Time is certainly a necessary factor when it comes to healing. Even tough it may take away some of the pain, sadness, or other negative emotions related with an experience, time on its own is not a healer.
Whether you are going through a breakup, sadness the loss of a loved one, or going through something else emotionally taxing, lots of of other crucial factors are involved in the healing process.
Time goes really, really slowly when you’re hurting. Ever notice how painfully slowly time moves when you’re sitting illness in a hospital? Or when you’ve got a headache, and you’re waiting for the painkiller to kick in? The same rules occurs when you’re in emotional agony. “Time heals all wounds” is like a slap in your face when minutes feel like hours, hours feel like days, and so on.
Sometimes things get worse before they get better. Ask many person who have suffered a significant loss, and they’ll inform you that the initial shock and pain — while agonizing — wasn’t the most hard time for them. That may come weeks or even months later, when the facts of life without a loved one starts to set in (and those who supported them through the early days of the loss take a step back).
The sense that you can never, ever talk with this person again — never touch them, hear the voice, or feel the experience of life you did with them — has begun to sink in.
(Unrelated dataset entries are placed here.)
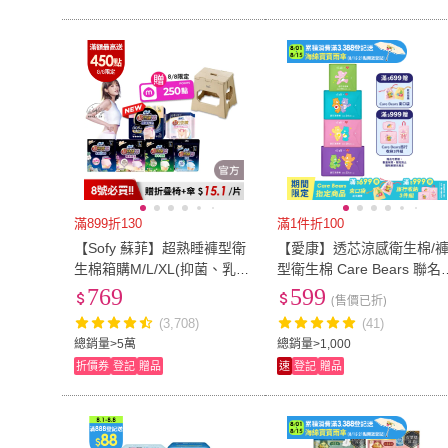
滿899折130
滿1件折100
【Sofy 蘇菲】超熟睡褲型衛
【愛康】透芯涼感衛生棉/
生棉箱購M/L/XL(抑菌、乳
型衛生棉 Care Bears 聯名
木、涼感x28片/一般38片/極
12包入組(護墊型/日用型/夜
769
599
(售價已折)
薄玩色54片)
用型/加長型/褲型)
(3,708)
(41)
總銷量>5萬
總銷量>1,000
折價券
登記
贈品
速
登記
贈品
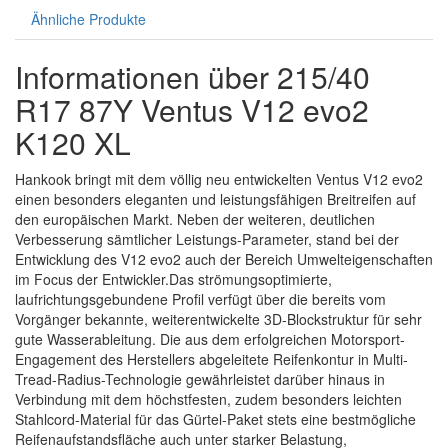
Ähnliche Produkte
Informationen über 215/40
R17 87Y Ventus V12 evo2
K120 XL
Hankook bringt mit dem völlig neu entwickelten Ventus V12 evo2
einen besonders eleganten und leistungsfähigen Breitreifen auf
den europäischen Markt. Neben der weiteren, deutlichen
Verbesserung sämtlicher Leistungs-Parameter, stand bei der
Entwicklung des V12 evo2 auch der Bereich Umwelteigenschaften
im Focus der Entwickler.Das strömungsoptimierte,
laufrichtungsgebundene Profil verfügt über die bereits vom
Vorgänger bekannte, weiterentwickelte 3D-Blockstruktur für sehr
gute Wasserableitung. Die aus dem erfolgreichen Motorsport-
Engagement des Herstellers abgeleitete Reifenkontur in Multi-
Tread-Radius-Technologie gewährleistet darüber hinaus in
Verbindung mit dem höchstfesten, zudem besonders leichten
Stahlcord-Material für das Gürtel-Paket stets eine bestmögliche
Reifenaufstandsfläche auch unter starker Belastung,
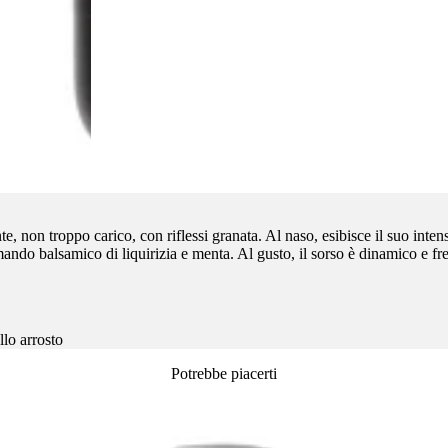
e, non troppo carico, con riflessi granata. Al naso, esibisce il suo intens
ndo balsamico di liquirizia e menta. Al gusto, il sorso è dinamico e fre
llo arrosto
Potrebbe piacerti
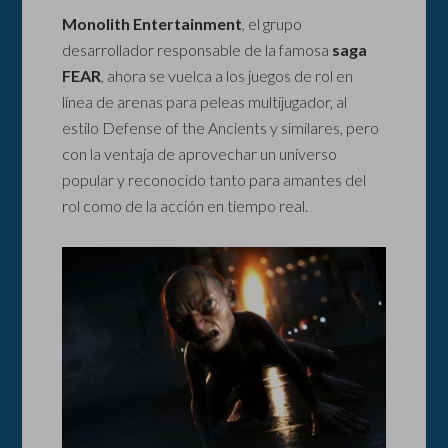
Monolith Entertainment
, el grupo
desarrollador responsable de la famosa
saga
FEAR
, ahora se vuelca a los juegos de rol en
línea de arenas para peleas multijugador, al
estilo Defense of the Ancients y similares, pero
con la ventaja de aprovechar un universo
popular y reconocido tanto para amantes del
rol como de la acción en tiempo real.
We can even stretch out the metaphor of sadness as a wound here: Horror and disbelief session through you in the seconds after you receive a bad cut or break a bone, but the pain only sets in later, once the numbness of shock fades. Such is often the case with grief, too.
Healing time is fragile, whether you are healing emotionally or physically. You are irritable, sensitive, and more susceptible to infection. You may have a habit of picking at open wounds, even if you know better.
In times of emotional healing, you have to make a conscious effort not to pick at yourselves, or else you can’t expect to heal the right way. Continuously replaying tragic events or inventing “what-if” scenarios can be especially harmful to you when you are in this vulnerable state of mind. You have to keep in mind to take care of yourselves during the healing process
No matter how much time passes, or how well you heal, your wounds leave you with scars. Emotional scars can be worst sometimes. In your search for answers, you may be lead down unknown paths, some of which can be very dangerous.
You have to ask the questions that will lead you to the correct answers. You may consider how time have an impact on your individual grief. You consider how your perception could change. You know that simply believing in something doesn’t make it true.
Faith leaves your hearts open to the possibility that something could be true. Healing comes from new perspectives, which need time to create. There is trully no simple way to explain that. So here it is again: Time heals all wounds.